En el marco de esta reflexión se encuentra esta producción. La zarzuela ahí sigue, esperando a que le den mil vueltas, se obtengan mil versiones y llegue renovada a una generación distinta en cada oportunidad. La zarzuela es desde sus origines un revulsivo social, crítica con todos los poderes y reflexiva hasta un punto tabú hoy en día. Y además, como se nos recuerda al final de La gatita blanca, lo hace en castellano, sin recurrir absurdamente al inglés como reclama la empobrecedora y unitaria modernidad.
Pero volviendo a la producción en cuestión, es cierto que mientras la termodinámica de la obra ha sido realmente conseguida, a veces su planteamiento cinético se pierde. Todo ese inicio desaparece en el resto de la trama y no cierra la historia con el broche de oro que se merece. A ratos, el montaje peca de sencillez y se echa de menos alguno de esos chistes o comentarios tan incorrectos del texto original, precisamente por la tensión actual que le obliga a uno a medir con mucho cuidado tanto el uso de las palabras como de los palabros. Aun con todo, el trabajo es de muy alta categoría y, por encima de una escenografía completa de Daniel Bianco, y una iluminación acertada por parte de Albert Faura, destaca el vestuario muy elaborado de Pepe Corzo, sobre el que se sustenta tanto gran parte del planteamiento visual como el argumental. Sin duda, ese momento en que los bailarines se visten de la misma lámpara principal del teatro está realmente conseguido.
Enrique Viana ha sabido estructurar sus movimientos sobre el escenario. Todos actúan sincronizados sin perder su individualidad.
El equipo que conforman actores, coro y bailarines está muy bien compenetrado, convirtiéndose todos en figurantes clave del conjunto del montaje. Esto no es del todo habitual en las producciones líricas, pero Enrique Viana ha sabido estructurar sus movimientos sobre el escenario. Todos actúan sincronizados sin perder su individualidad. Tanto Cristina Faus como María José Suárez bordan sus papeles femeninos y aportan una calidad vocal exigente para una producción en la que hay que intercalar notas bien dadas con berridos que desgarran la garganta. Lo mismo ocurre con el siempre cómico tenor Ángel Ruiz o el barítono Axier Sánchez y con la actriz Gurutze Beitia. Mención aparte requiere la presencia de Roko, y ciertas dudas surgen a partir de su actuación. Su necesidad de usar micrófono choca y sorprende. Cabe preguntarse si era la persona adecuada para realizar el papel de la gatita, o ella misma debía haber entrenado previamente su voz para no desentonar con el resto del elenco.
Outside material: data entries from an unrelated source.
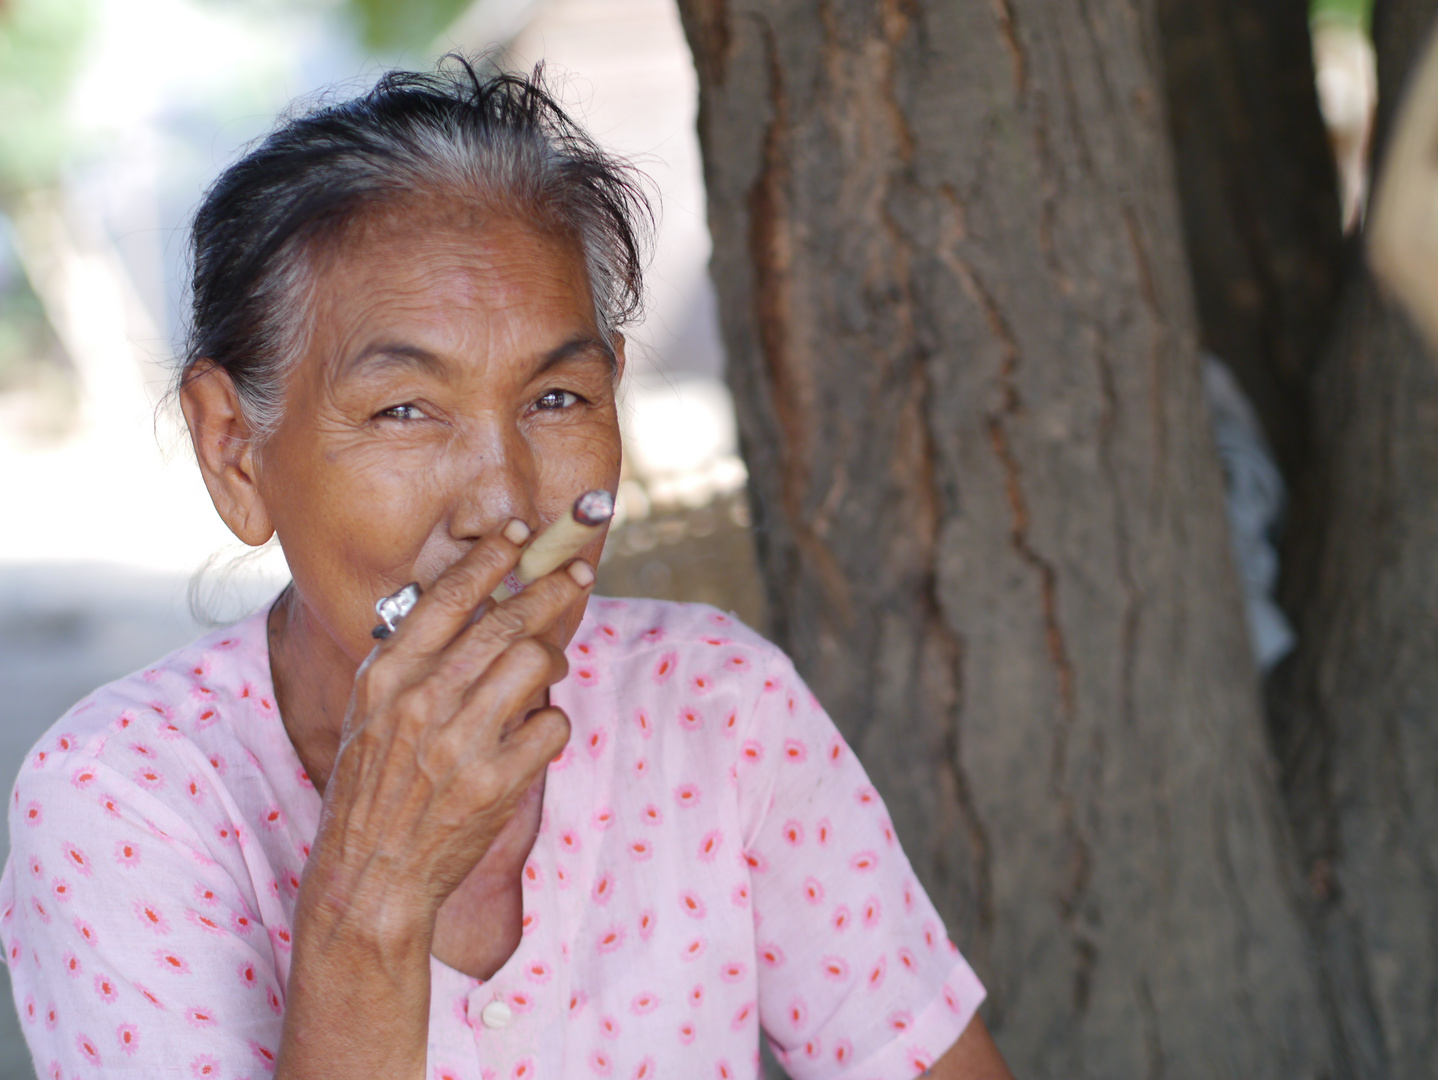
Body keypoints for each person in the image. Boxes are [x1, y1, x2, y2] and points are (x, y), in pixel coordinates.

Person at [0, 59, 1012, 1080]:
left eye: (557, 400)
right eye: (404, 410)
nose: (503, 502)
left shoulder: (717, 706)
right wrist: (371, 900)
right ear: (234, 450)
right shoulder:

Aunque su participación y su actuación son positivas, ni la zarzuela requiere siempre de voces operísticas ni tolera satisfactoriamente el uso del micrófono.
Deconstruir el teatro para darle una nueva perspectiva es un experimento muy interesante
La orquesta, en el lado opuesto a donde se sitúa habitualmente y con Manuel Coves a la cabeza, suena alegre y enérgica. Aun con la disposición central del escenario, la acústica es lo suficientemente buena para este par de obras desenfadadas. El director de escena presume de haber dejado intactos los cantables, que se intercalan armoniosamente con el conjunto de las partes habladas. Mención especial merece el número dedicado a nombrar a todos los reyes godos, pues sale uno del teatro deseando ser capaz de cantarlo. Y al igual que la orquesta, el cuerpo de baile, que interacciona permanentemente con el coro, está bien dirigido por Nuria Castejón. En una obra pícara como esta, la danza se convierte en un elemento clave y transversal.
Deconstruir el teatro para darle una nueva perspectiva es un experimento muy interesante. La clásica sala a la italiana, en herradura, donde el patio de butacas abraza un escenario frontal, debe ser protagonista de nuevos y originales usos, sobre todo en el mundo del teatro lírico, la ópera y la zarzuela. Sin embargo, bien es cierto que la forma en la que se ha limitado el número de espectadores a aproximadamente la mitad vuelve el espacio algo más frío, y se echa de menos una mayor interacción con el espectador que, sin participar en la obra, sienta que de verdad se encuentra alrededor de una hoguera para compartir una experiencia. Puestos a pedir, algún día deberían dejar a ese público que tararea durante la función, y sale del teatro con la melodía en la cabeza, el hacer las veces de coro en algún número especialmente preparado al final. Ya que esta vez tampoco ocurre, pues que pase en la próxima.